- Born: 1978 Taza, Fez-Meknes, Morocco
- Known for: Painting

= Rachid Ben Ali =

Moroccan-Dutch painter (born 1978)

Rachid Ben Ali (born 1978 in Taza, Morocco) is a controversial Moroccan-Dutch painter.

At the age of 15 he was sent by his parents to the Netherlands. He is an autodidact. Later he attended the Polytechnic of the Arts in Antwerp, Belgium. He lives and works in Amsterdam and London.

In 2001 and 2003 he had shows in the Tanya Rumpff Gallery in Haarlem, the Stedelijk Museum in Amsterdam and the Wereldmuseum in Rotterdam. Queen Beatrix chose one of his paintings to introduce an exposition in the Stedelijk Museum.

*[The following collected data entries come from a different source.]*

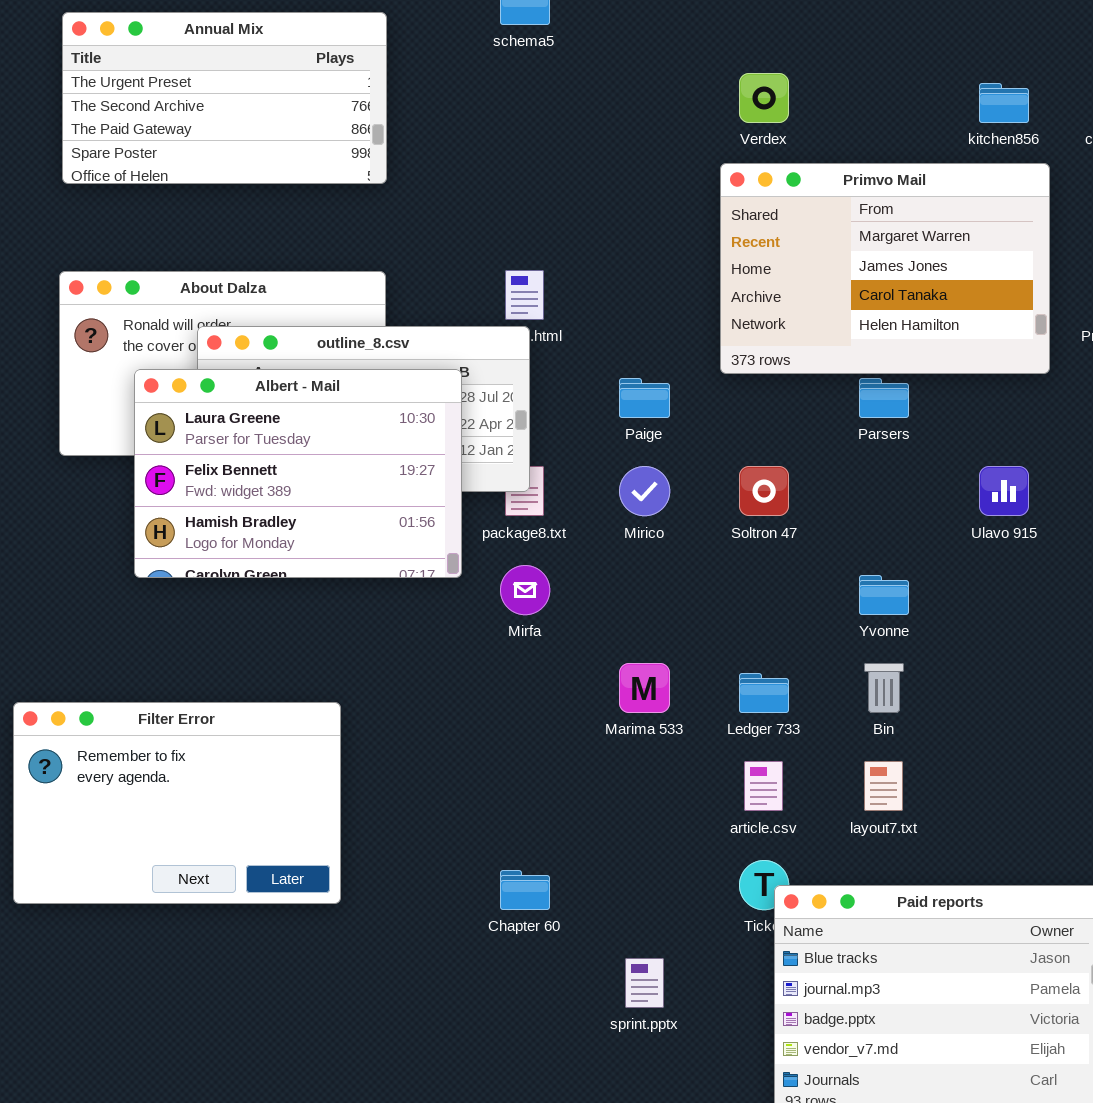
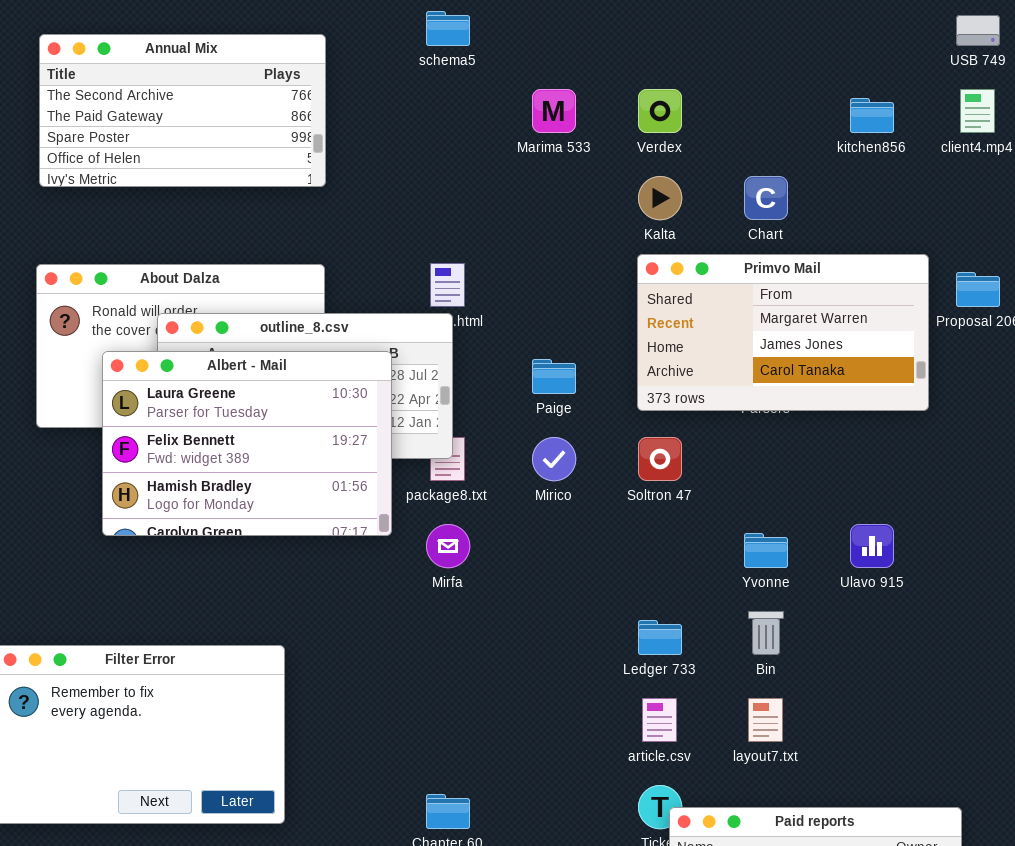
Annual Mix: [62,12,387,184] -> [39,34,326,187], scrolled down 1 row
Primvo Mail: [720,163,1050,374] -> [637,254,929,411], moved, resized
Ulavo 915: [979,466,1029,516] -> [850,524,894,568], moved
Marima 533: [619,663,670,713] -> [532,89,576,133], moved

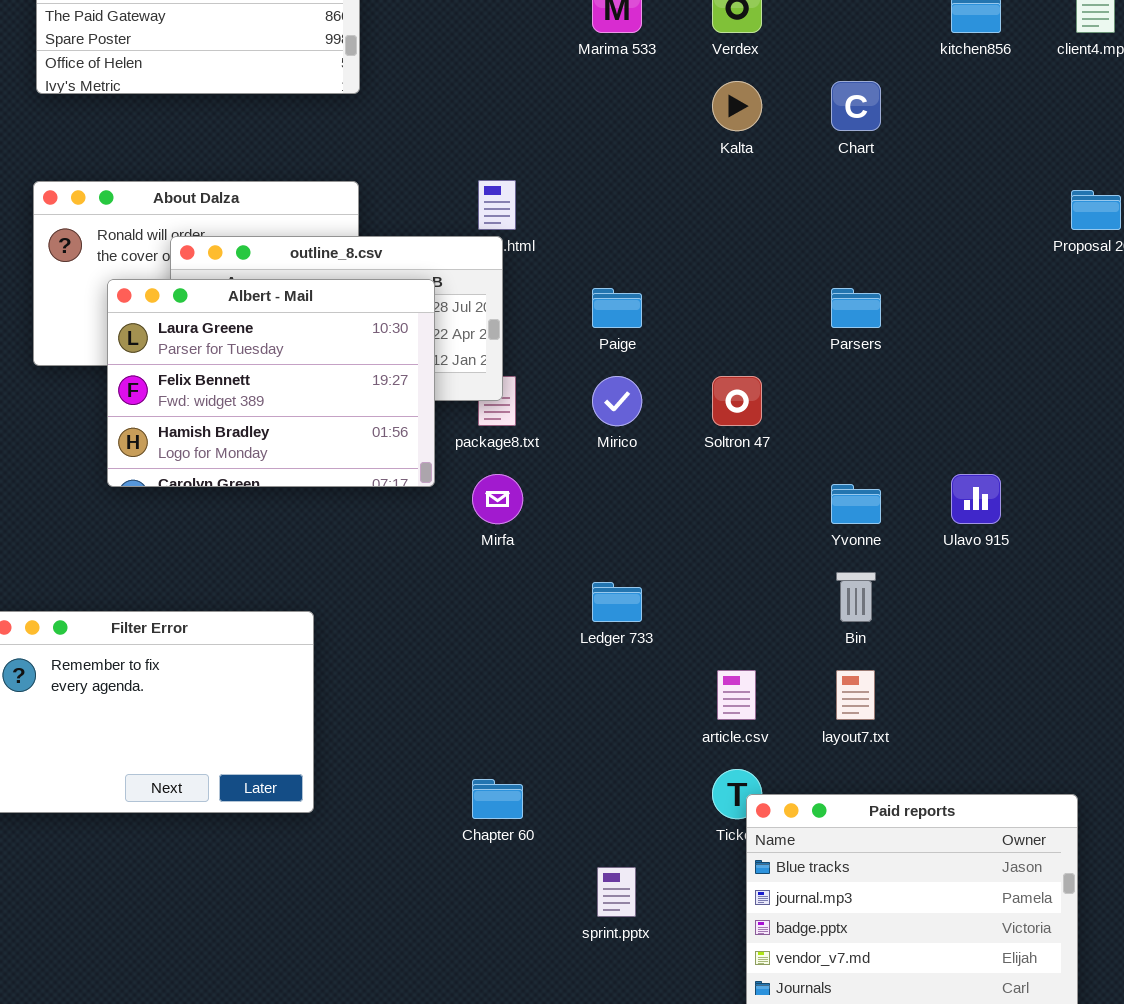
Primvo Mail: [637,254,929,411] -> none, closed
Ledger 733: [638,620,682,655] -> [592,582,642,622], moved

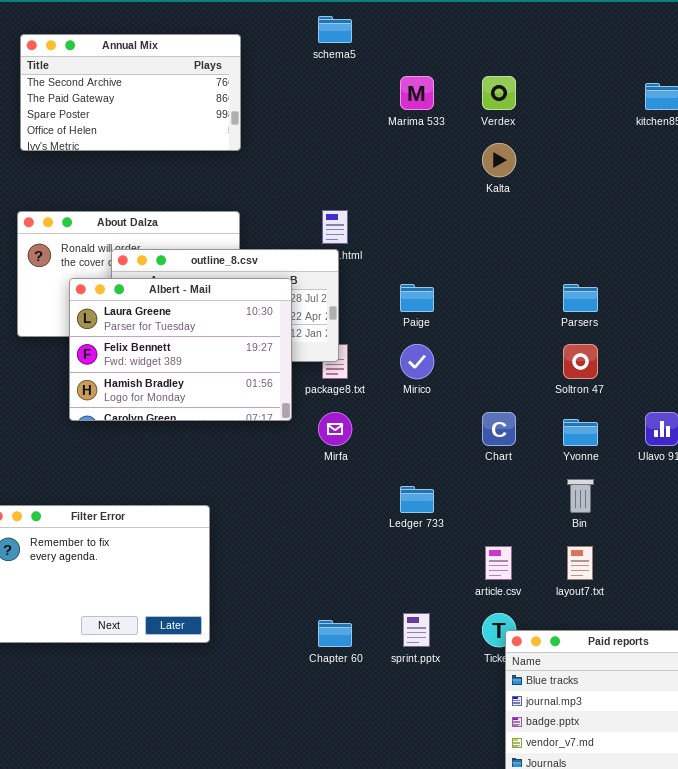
Chart: [831,81,881,131] -> [482,412,516,446], moved
Soltron 47: [712,376,762,426] -> [563,344,598,379], moved
sprint.pptx: [597,867,636,917] -> [403,613,430,647], moved

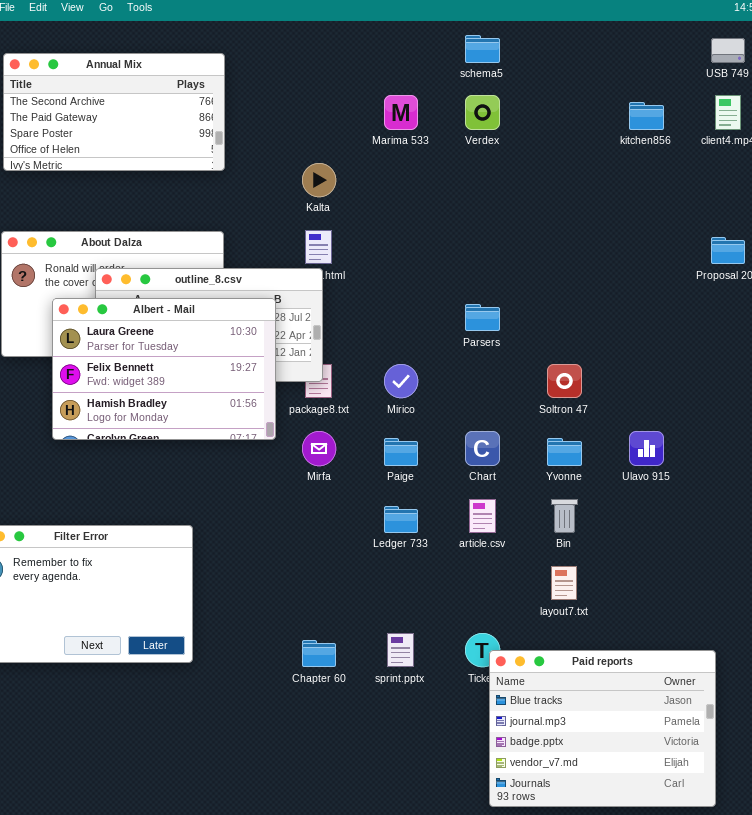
schema5: [318,16,352,43] -> [465,35,500,63], moved
Kalta: [482,143,516,177] -> [302,163,336,197], moved
Paige: [400,284,434,312] -> [384,438,418,466], moved
Parsers: [563,284,598,312] -> [465,304,500,331], moved
article.csv: [485,546,512,580] -> [469,499,496,533], moved

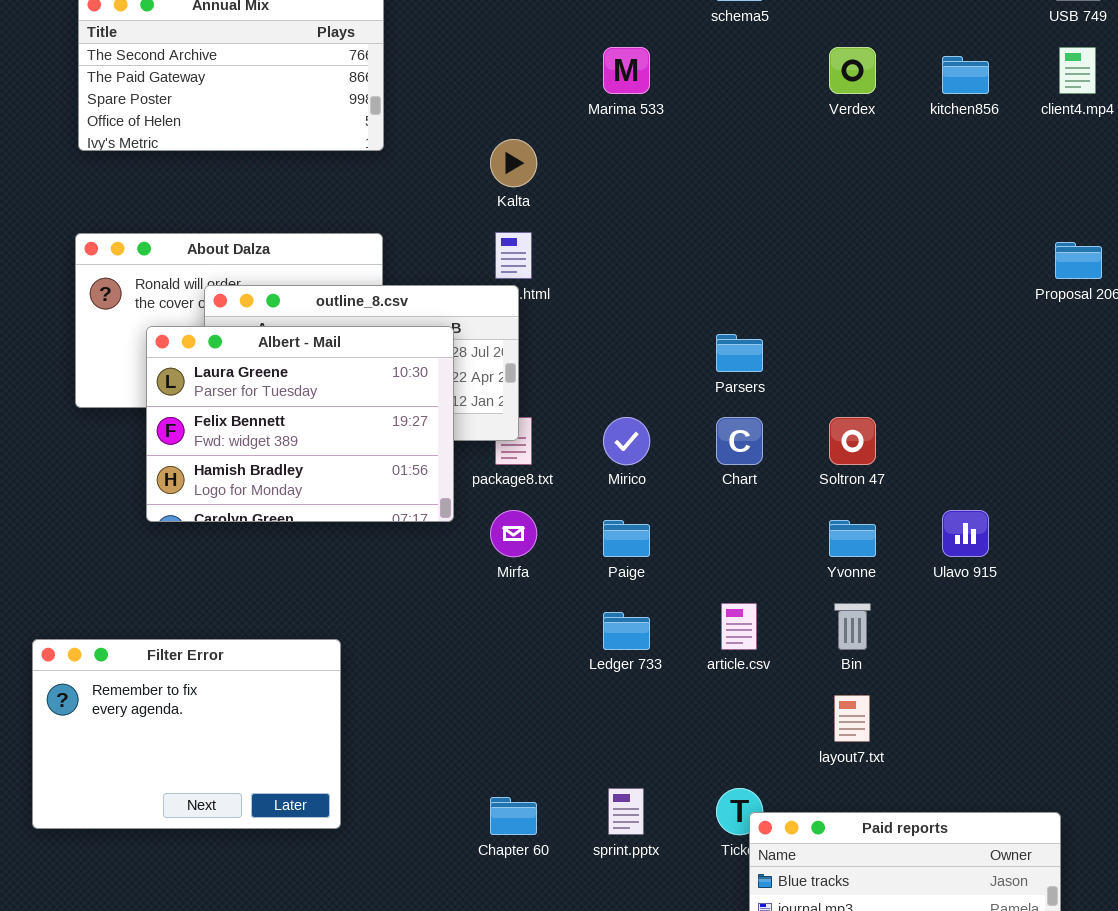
Verdex: [465,95,500,130] -> [829,47,876,94], moved
Chart: [465,431,500,466] -> [716,417,763,465], moved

In 2003 he won the KunstRAI award for young artists, and in 2005 40 of his most recent paintings were shown at the Cobra Museum of Modern Art in Amstelveen, near Amsterdam.

His work has triggered anger and threats from Islamist militants in the Netherlands. He went into hiding after death threats related to an exhibit showing "hate-imams" spitting bombs. Since then, he has required bodyguards, the cost of which are paid for by the Cobra Museum.